Even though you may have never driven I-90 through Des Plaines, you’ve probably seen it. It was the building lit by fire from the flame thrower Carrie Fisher used to torch the Blues Brothers while they made a call in a phone booth. By the time this film was made in the 1970’s, the restaurant had already changed hands from the old Fred Harvey franchise.
Here’s the scene.
They tore it down this past weekend to make way for road widening. Not a big deal in the grand scheme of things, but it got me wondering where teens will go now at 3 in the morning to eat waffles and drink gallons of coffee after sneaking out of the house.
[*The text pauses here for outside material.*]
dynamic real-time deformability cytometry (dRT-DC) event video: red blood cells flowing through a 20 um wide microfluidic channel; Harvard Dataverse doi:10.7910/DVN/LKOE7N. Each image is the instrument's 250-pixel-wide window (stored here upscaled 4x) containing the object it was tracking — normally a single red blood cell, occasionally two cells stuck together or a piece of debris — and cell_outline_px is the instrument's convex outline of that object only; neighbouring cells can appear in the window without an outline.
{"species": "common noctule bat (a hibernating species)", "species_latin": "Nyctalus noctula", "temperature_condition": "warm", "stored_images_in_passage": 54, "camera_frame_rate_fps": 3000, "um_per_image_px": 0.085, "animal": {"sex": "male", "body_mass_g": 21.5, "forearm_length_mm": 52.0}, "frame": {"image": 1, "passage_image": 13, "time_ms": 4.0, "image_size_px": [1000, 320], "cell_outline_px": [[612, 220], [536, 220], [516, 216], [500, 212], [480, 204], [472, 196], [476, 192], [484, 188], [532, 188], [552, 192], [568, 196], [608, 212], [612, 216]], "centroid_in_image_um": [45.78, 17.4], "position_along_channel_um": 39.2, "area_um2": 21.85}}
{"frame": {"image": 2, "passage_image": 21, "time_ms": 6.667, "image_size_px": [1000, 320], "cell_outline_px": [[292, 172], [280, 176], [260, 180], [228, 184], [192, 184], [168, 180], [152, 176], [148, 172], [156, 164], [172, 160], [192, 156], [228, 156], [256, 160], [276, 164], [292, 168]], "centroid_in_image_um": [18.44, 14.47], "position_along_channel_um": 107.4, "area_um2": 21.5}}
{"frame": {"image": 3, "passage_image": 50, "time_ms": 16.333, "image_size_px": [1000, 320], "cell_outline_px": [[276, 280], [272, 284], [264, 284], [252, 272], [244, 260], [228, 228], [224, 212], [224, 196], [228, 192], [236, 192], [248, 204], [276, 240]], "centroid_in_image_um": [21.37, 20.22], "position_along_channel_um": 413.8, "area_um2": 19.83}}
Back then, it was the only thing around for anyone under 21 when your munchies sent you into the night in search of a plate of fries and a hot fudge sundae. Everyone I knew wandered through that place at some point on a weekend. Looking at the door in the photo, got me thinking of all the people’s hands that touched that door handle over the past 50 plus years. Friends, lovers, classmates, neighbors and uncountable others; the famous and the civilian suburbanites; they all grabbed that handle and made their way to a leatherette booth where a plastic coated menu awaited their hungry eyes. So many of them are now gone from this world, mixed with the dust of the demolition.
In some less patchouli smelling, eight track dimension of my memory, the words that Izak Dineson wrote in her book (later a movie), Out of Africa rose up again…
“If I know a song of Africa, of the giraffe and the African new moon lying on her back, of the plows in the fields and the sweaty faces of the coffee pickers, does Africa know a song of me? Will the air over the plain quiver with a color that I have had on, or the children invent a game in which my name is, or the full moon throw a shadow over the gravel of the drive that was like me…?”
All things must pass. Thank you and goodbye, Des Plaines Oasis. You were the scene of many hilarious conversations with friends dear to my heart. And thanks Fred Harvey Restaurant (way back when) for your pencil-stuck-in-their-hairdo servers that let us just hang out when the rest of the world was closed for the night.
Somewhere in the air over where you once stood, there is a shadow of me with waffle syrup stuck on it somewhere. It’s quivering with laughter and humming a song from Tumbleweed Connection.
All things must pass. Gone but not forgotten.